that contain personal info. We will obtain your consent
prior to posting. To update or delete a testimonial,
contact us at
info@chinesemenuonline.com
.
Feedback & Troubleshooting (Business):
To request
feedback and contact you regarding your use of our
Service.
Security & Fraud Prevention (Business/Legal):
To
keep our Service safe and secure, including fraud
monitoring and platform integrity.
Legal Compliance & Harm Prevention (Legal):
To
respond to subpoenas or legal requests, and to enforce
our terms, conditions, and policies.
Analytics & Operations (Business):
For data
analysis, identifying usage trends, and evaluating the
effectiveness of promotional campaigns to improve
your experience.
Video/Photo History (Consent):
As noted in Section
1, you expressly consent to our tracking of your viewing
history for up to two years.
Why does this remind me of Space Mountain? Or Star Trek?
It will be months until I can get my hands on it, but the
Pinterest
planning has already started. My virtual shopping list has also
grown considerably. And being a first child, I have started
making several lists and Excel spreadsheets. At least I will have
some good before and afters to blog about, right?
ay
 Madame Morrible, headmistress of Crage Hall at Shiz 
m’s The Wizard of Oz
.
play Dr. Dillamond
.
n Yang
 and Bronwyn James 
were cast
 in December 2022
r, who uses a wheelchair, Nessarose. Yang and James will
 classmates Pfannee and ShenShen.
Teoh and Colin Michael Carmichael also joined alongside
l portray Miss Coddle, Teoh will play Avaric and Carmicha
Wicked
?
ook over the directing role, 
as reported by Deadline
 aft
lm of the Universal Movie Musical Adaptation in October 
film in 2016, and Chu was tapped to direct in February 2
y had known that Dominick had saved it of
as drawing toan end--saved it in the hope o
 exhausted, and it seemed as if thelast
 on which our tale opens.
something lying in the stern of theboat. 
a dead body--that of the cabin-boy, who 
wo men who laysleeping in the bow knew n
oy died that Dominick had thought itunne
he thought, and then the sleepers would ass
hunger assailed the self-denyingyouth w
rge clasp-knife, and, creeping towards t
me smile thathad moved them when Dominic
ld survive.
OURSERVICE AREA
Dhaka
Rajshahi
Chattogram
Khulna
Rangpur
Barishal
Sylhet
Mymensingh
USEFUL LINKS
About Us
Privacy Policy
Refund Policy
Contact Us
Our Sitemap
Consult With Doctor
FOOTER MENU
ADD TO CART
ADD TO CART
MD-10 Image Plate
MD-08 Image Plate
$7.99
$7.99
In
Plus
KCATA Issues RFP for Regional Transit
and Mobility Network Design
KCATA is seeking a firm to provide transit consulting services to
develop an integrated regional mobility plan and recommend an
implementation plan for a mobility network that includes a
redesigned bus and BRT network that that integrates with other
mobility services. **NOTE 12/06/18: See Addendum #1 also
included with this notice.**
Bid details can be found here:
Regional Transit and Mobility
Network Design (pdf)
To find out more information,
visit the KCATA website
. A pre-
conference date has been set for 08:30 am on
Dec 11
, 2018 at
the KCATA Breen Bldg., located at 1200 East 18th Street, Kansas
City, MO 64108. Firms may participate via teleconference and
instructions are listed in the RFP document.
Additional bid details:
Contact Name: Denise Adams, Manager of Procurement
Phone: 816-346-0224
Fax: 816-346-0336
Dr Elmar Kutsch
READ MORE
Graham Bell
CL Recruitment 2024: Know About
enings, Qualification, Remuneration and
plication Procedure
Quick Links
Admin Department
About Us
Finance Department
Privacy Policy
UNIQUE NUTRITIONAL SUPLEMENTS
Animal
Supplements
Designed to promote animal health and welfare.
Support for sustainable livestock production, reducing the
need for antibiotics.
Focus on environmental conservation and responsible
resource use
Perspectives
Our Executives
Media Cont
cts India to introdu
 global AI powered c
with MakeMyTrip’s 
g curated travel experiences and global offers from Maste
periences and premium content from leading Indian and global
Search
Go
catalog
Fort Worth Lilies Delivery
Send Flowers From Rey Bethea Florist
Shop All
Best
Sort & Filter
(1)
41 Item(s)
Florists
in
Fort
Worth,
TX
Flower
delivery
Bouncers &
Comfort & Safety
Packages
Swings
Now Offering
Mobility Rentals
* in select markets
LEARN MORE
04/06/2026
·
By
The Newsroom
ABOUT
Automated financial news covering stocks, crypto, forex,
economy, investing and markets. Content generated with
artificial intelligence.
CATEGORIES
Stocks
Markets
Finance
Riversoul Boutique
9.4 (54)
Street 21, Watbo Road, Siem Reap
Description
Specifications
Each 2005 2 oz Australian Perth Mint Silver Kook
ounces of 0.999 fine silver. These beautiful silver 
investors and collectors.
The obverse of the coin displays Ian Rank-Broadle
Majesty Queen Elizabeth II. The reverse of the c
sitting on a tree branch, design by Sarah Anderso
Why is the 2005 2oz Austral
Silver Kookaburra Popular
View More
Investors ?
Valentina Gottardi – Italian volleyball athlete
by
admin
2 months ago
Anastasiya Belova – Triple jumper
——
— THE PROBLEM —
The whole listing above is to be copied exactly.

— ANSWER FOR THE TASK —
that contain personal info. We will obtain your consent
prior to posting. To update or delete a testimonial,
contact us at
info@chinesemenuonline.com
.
Feedback & Troubleshooting (Business):
To request
feedback and contact you regarding your use of our
Service.
Security & Fraud Prevention (Business/Legal):
To
keep our Service safe and secure, including fraud
monitoring and platform integrity.
Legal Compliance & Harm Prevention (Legal):
To
respond to subpoenas or legal requests, and to enforce
our terms, conditions, and policies.
Analytics & Operations (Business):
For data
analysis, identifying usage trends, and evaluating the
effectiveness of promotional campaigns to improve
your experience.
Video/Photo History (Consent):
As noted in Section
1, you expressly consent to our tracking of your viewing
history for up to two years.
Why does this remind me of Space Mountain? Or Star Trek?
It will be months until I can get my hands on it, but the
Pinterest
planning has already started. My virtual shopping list has also
grown considerably. And being a first child, I have started
making several lists and Excel spreadsheets. At least I will have
some good before and afters to blog about, right?
ay
 Madame Morrible, headmistress of Crage Hall at Shiz 
m’s The Wizard of Oz
.
play Dr. Dillamond
.
n Yang
 and Bronwyn James 
were cast
 in December 2022
r, who uses a wheelchair, Nessarose. Yang and James will
 classmates Pfannee and ShenShen.
Teoh and Colin Michael Carmichael also joined alongside
l portray Miss Coddle, Teoh will play Avaric and Carmicha
Wicked
?
ook over the directing role, 
as reported by Deadline
 aft
lm of the Universal Movie Musical Adaptation in October 
film in 2016, and Chu was tapped to direct in February 2
y had known that Dominick had saved it of
as drawing toan end--saved it in the hope o
 exhausted, and it seemed as if thelast
 on which our tale opens.
something lying in the stern of theboat. 
a dead body--that of the cabin-boy, who 
wo men who laysleeping in the bow knew n
oy died that Dominick had thought itunne
he thought, and then the sleepers would ass
hunger assailed the self-denyingyouth w
rge clasp-knife, and, creeping towards t
me smile thathad moved them when Dominic
ld survive.
OURSERVICE AREA
Dhaka
Rajshahi
Chattogram
Khulna
Rangpur
Barishal
Sylhet
Mymensingh
USEFUL LINKS
About Us
Privacy Policy
Refund Policy
Contact Us
Our Sitemap
Consult With Doctor
FOOTER MENU
ADD TO CART
ADD TO CART
MD-10 Image Plate
MD-08 Image Plate
$7.99
$7.99
In
Plus
KCATA Issues RFP for Regional Transit
and Mobility Network Design
KCATA is seeking a firm to provide transit consulting services to
develop an integrated regional mobility plan and recommend an
implementation plan for a mobility network that includes a
redesigned bus and BRT network that that integrates with other
mobility services. **NOTE 12/06/18: See Addendum #1 also
included with this notice.**
Bid details can be found here:
Regional Transit and Mobility
Network Design (pdf)
To find out more information,
visit the KCATA website
. A pre-
conference date has been set for 08:30 am on
Dec 11
, 2018 at
the KCATA Breen Bldg., located at 1200 East 18th Street, Kansas
City, MO 64108. Firms may participate via teleconference and
instructions are listed in the RFP document.
Additional bid details:
Contact Name: Denise Adams, Manager of Procurement
Phone: 816-346-0224
Fax: 816-346-0336
Dr Elmar Kutsch
READ MORE
Graham Bell
CL Recruitment 2024: Know About
enings, Qualification, Remuneration and
plication Procedure
Quick Links
Admin Department
About Us
Finance Department
Privacy Policy
UNIQUE NUTRITIONAL SUPLEMENTS
Animal
Supplements
Designed to promote animal health and welfare.
Support for sustainable livestock production, reducing the
need for antibiotics.
Focus on environmental conservation and responsible
resource use
Perspectives
Our Executives
Media Cont
cts India to introdu
 global AI powered c
with MakeMyTrip’s 
g curated travel experiences and global offers from Maste
periences and premium content from leading Indian and global
Search
Go
catalog
Fort Worth Lilies Delivery
Send Flowers From Rey Bethea Florist
Shop All
Best
Sort & Filter
(1)
41 Item(s)
Florists
in
Fort
Worth,
TX
Flower
delivery
Bouncers &
Comfort & Safety
Packages
Swings
Now Offering
Mobility Rentals
* in select markets
LEARN MORE
04/06/2026
·
By
The Newsroom
ABOUT
Automated financial news covering stocks, crypto, forex,
economy, investing and markets. Content generated with
artificial intelligence.
CATEGORIES
Stocks
Markets
Finance
Riversoul Boutique
9.4 (54)
Street 21, Watbo Road, Siem Reap
Description
Specifications
Each 2005 2 oz Australian Perth Mint Silver Kook
ounces of 0.999 fine silver. These beautiful silver 
investors and collectors.
The obverse of the coin displays Ian Rank-Broadle
Majesty Queen Elizabeth II. The reverse of the c
sitting on a tree branch, design by Sarah Anderso
Why is the 2005 2oz Austral
Silver Kookaburra Popular
View More
Investors ?
Valentina Gottardi – Italian volleyball athlete
by
admin
2 months ago
Anastasiya Belova – Triple jumper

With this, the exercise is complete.